— Texto do documento —
↓
Se quiser participar, é só mandar um e-mail pra organizadora em juliadantas@gmail.com pra combinar uma data pro teu relato. Os participantes estão em Porto Alegre ou abandonaram a cidade temporariamente para a quarentena.

30.5.20

Dia 74: por Aurora

Dia nem sei mais qual do isolamento.
Dia nem sei mais qual de desespero generalizado em ruas, salas de estar, cozinhas, mercados.
Dia nem sei mais qual de pura infelicidade e desespero interno - às vezes transborda e se torna externo.

Não apenas dói ver muita gente morrendo ao redor do mundo, e o resto assistindo, sem esperança do que fazer.
Mas dói ver pessoas próximas morrendo.
Pessoas próximas que não terão velórios ou funerais, pois é proibido o contato. 

Não é o pior, mas é ruim ficar trancado dentro de casa, com pensamentos que bloqueiam todo e qualquer estímulo de perseverança e alegria. É ruim ter de voltar a um lugar no qual não se sente segura em nenhum tempo. É ruim não conseguir dormir mais do que duas horas por noite. É ruim chorar de 6 a 8 vezes por dia.
Quem diria que meu olho direito lacrimeja mais do que o esquerdo? 

Mexo no cabelo, gravo aulas particulares para minhas alunas, envio meus manuscritos infantis para o trabalho - que agora não mais parecem fazer sentido, histórias com finais felizes em meio à histeria -, corrijo os textos dos quais fui solicitada, limpo a casa - afinal, é o que uma boa menina faz - e tento sorrir. 
Mais da metade faço por obrigação.
O resto faço porque preciso me distrair. 

Já é o décimo dia que minha avó e minha oma vêm visitar. Então é o décimo dia que sou obrigada a me ajoelhar no tapete da sala, rezar o terço inteiro, e em seguida, fazer uma reflexão bíblica com direito a queimação de uma folha de sálvia. Sabe-se lá para quê, mas minha avó diz que funciona. Então contenho a vontade de revirar os olhos e apenas a ajudo. Neste dia também comecei a pedir para Deus que ele tire da minha memória as coisas que aconteceram com meu corpo. Comecei a rezar incansavelmente, para que o passado se altere, e que nada daquilo tenha acontecido – e que não continue ameaçando acontecer. Troquei as “Ave Marias” por “Por favor, Deus, faça com que os dedos do passado não me segurem mais”. Troquei o “Pai Nosso” por “Eu imploro, tire toda a sujeira dos lugares que eu gostaria que estivessem limpos.”

Os pelos das coxas se eriçam todas as vezes que alguém entra pela porta, quando alguém me diz "boa noite", quando meu irmão tosse e eu fico no quarto com ele, para que consiga vê-lo respirar, e me certificar de que nada de ruim irá acontecer com ele. E os sinto cada vez que lembro que minha própria psicóloga interrompeu o tratamento, pois não é saudável continuar nestas condições.
↑
— Trechos dos registros —
↓
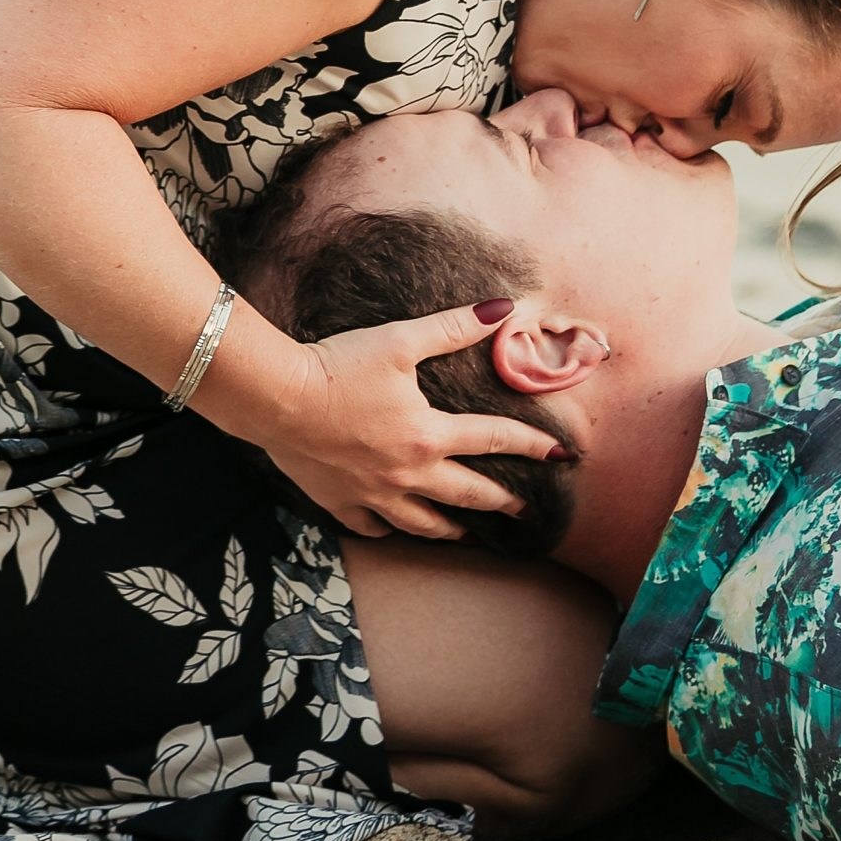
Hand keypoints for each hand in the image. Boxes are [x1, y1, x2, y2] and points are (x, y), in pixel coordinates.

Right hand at [261, 301, 571, 541]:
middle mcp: (408, 474)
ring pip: (423, 523)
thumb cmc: (340, 365)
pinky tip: (395, 526)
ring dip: (452, 527)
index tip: (562, 455)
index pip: (494, 440)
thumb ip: (454, 327)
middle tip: (525, 509)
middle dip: (502, 501)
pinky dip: (389, 529)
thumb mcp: (401, 340)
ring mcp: (374, 495)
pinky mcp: (341, 503)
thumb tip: (502, 309)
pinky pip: (373, 527)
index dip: (532, 445)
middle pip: (467, 494)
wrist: (278, 398)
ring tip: (468, 532)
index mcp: (428, 434)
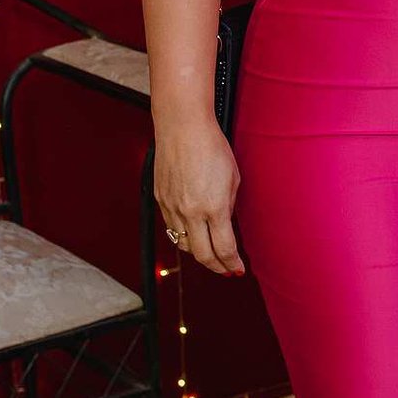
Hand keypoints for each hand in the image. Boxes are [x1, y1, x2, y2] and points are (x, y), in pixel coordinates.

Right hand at [153, 117, 244, 275]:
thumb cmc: (212, 146)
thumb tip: (225, 224)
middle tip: (226, 270)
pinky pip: (171, 227)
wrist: (182, 127)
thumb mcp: (233, 178)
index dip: (232, 263)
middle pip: (202, 255)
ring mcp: (172, 207)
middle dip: (216, 267)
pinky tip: (192, 235)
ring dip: (198, 253)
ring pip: (183, 244)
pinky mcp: (160, 199)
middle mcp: (190, 211)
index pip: (224, 248)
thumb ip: (229, 205)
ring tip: (210, 254)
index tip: (237, 268)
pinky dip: (182, 236)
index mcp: (214, 207)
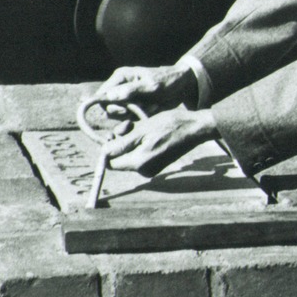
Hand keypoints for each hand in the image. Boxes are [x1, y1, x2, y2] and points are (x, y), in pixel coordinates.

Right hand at [92, 64, 198, 118]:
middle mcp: (120, 88)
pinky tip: (152, 110)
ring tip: (150, 107)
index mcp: (120, 77)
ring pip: (119, 115)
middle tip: (140, 108)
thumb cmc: (166, 80)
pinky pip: (130, 118)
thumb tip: (110, 95)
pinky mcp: (135, 108)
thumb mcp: (150, 85)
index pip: (103, 94)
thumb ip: (130, 90)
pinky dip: (140, 117)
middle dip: (124, 111)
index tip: (124, 108)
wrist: (182, 87)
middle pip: (109, 107)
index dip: (108, 104)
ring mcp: (127, 99)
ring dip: (134, 114)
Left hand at [104, 108, 218, 176]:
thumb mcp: (141, 130)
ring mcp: (151, 168)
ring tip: (138, 125)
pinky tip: (146, 131)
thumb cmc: (168, 125)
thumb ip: (121, 144)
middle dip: (119, 141)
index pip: (111, 163)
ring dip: (129, 140)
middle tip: (127, 125)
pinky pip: (139, 155)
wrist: (193, 128)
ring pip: (129, 155)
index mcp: (139, 163)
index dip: (108, 148)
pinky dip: (138, 143)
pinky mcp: (156, 164)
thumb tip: (103, 153)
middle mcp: (144, 170)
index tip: (112, 133)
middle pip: (120, 159)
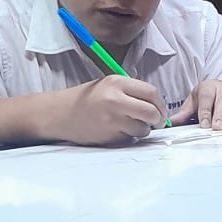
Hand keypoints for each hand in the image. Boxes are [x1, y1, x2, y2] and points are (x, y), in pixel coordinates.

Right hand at [46, 76, 165, 144]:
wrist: (61, 114)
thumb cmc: (87, 99)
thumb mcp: (108, 85)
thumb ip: (132, 91)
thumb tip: (157, 105)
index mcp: (117, 83)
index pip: (152, 92)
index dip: (160, 104)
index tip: (160, 110)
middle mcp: (115, 99)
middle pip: (152, 112)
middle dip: (158, 119)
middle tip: (155, 122)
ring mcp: (112, 119)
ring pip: (143, 128)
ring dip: (143, 129)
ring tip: (130, 125)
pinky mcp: (109, 135)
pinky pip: (131, 138)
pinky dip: (130, 136)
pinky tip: (118, 131)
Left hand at [168, 80, 221, 131]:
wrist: (219, 89)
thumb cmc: (206, 98)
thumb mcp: (193, 103)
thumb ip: (183, 113)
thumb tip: (170, 122)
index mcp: (209, 87)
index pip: (207, 97)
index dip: (206, 111)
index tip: (204, 123)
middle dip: (220, 114)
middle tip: (217, 126)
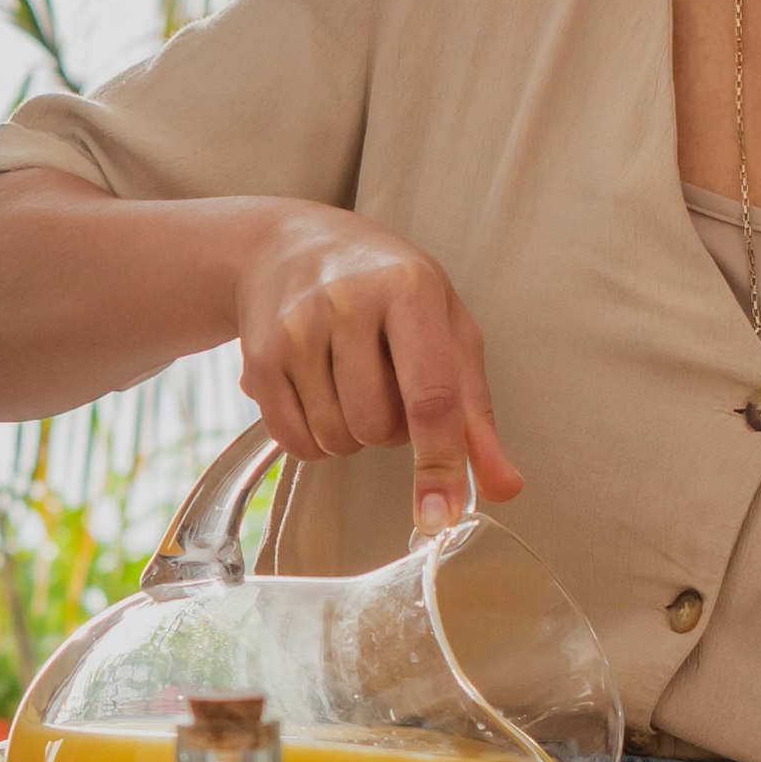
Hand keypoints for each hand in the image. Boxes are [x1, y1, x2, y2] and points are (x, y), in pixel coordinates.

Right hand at [229, 206, 521, 531]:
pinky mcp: (257, 356)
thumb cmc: (386, 289)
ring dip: (352, 435)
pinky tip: (318, 395)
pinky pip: (294, 442)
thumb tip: (503, 487)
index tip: (441, 517)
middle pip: (378, 427)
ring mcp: (296, 328)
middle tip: (387, 384)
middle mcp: (348, 302)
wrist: (287, 245)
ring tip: (351, 383)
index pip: (431, 395)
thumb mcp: (445, 329)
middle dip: (391, 431)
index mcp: (409, 289)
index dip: (440, 463)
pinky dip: (315, 440)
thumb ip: (475, 413)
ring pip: (335, 439)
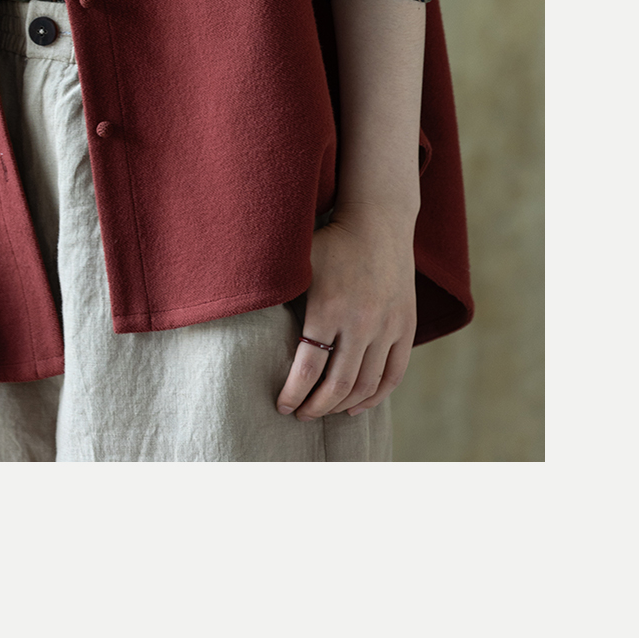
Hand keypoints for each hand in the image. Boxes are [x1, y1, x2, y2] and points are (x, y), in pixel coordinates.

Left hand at [275, 207, 416, 419]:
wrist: (378, 222)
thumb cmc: (328, 242)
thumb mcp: (297, 262)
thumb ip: (274, 291)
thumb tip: (233, 311)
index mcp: (327, 308)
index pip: (308, 368)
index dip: (292, 394)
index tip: (281, 406)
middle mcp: (361, 321)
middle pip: (337, 384)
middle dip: (315, 407)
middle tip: (299, 415)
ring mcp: (387, 326)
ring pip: (365, 384)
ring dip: (341, 406)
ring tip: (323, 411)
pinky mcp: (406, 326)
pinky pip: (393, 374)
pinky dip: (374, 396)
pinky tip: (355, 406)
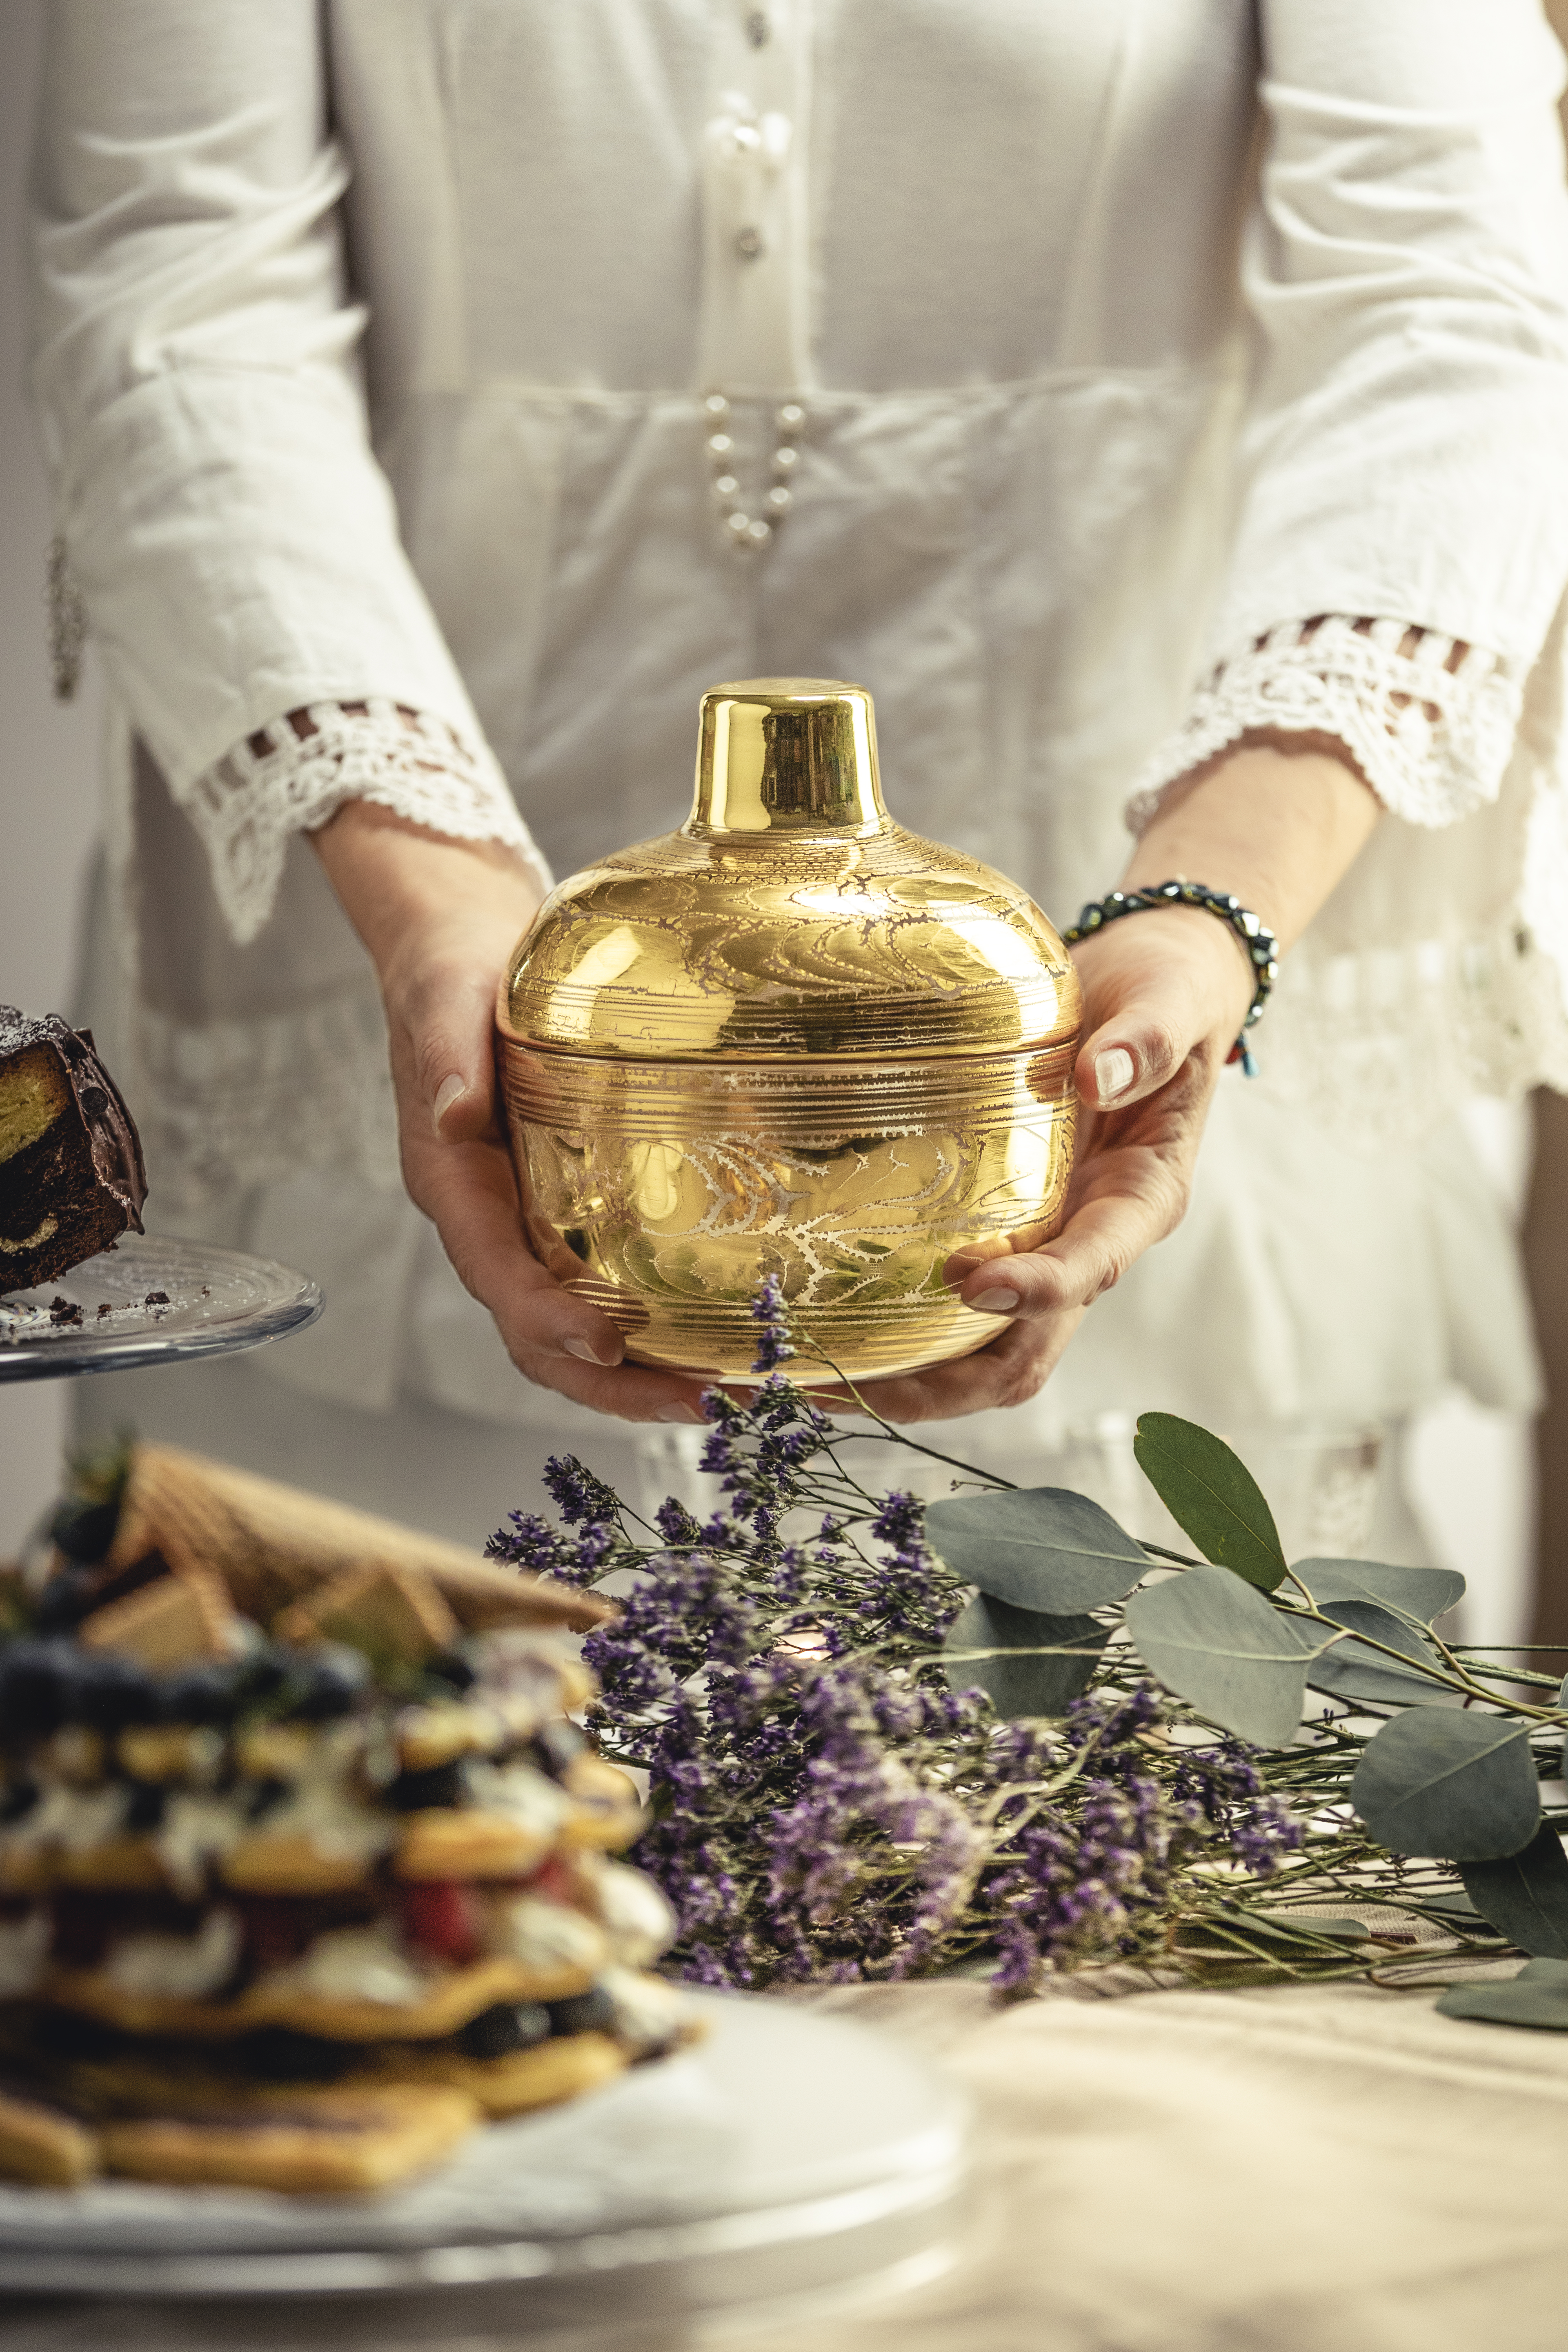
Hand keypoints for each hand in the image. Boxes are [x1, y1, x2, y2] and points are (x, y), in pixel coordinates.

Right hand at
↑
— Ação solicitada —
Pode copiar, sem nenhuma alteração, o trecho do relato de quarentena que começa nas palavras que contêm "Pessoas próximas que" e termina em "e tento sorrir."?

— Sua resposta —
Pessoas próximas que não terão velórios ou funerais, pois é proibido o contato. 

Não é o pior, mas é ruim ficar trancado dentro de casa, com pensamentos que bloqueiam todo e qualquer estímulo de perseverança e alegria. É ruim ter de voltar a um lugar no qual não se sente segura em nenhum tempo. É ruim não conseguir dormir mais do que duas horas por noite. É ruim chorar de 6 a 8 vezes por dia.
Quem diria que meu olho direito lacrimeja mais do que o esquerdo? 

Mexo no cabelo, gravo aulas particulares para minhas alunas, envio meus manuscritos infantis para o trabalho - que agora não mais parecem fazer sentido, histórias com finais felizes em meio à histeria -, corrijo os textos dos quais fui solicitada, limpo a casa - afinal, é o que uma boa menina faz - e tento sorrir.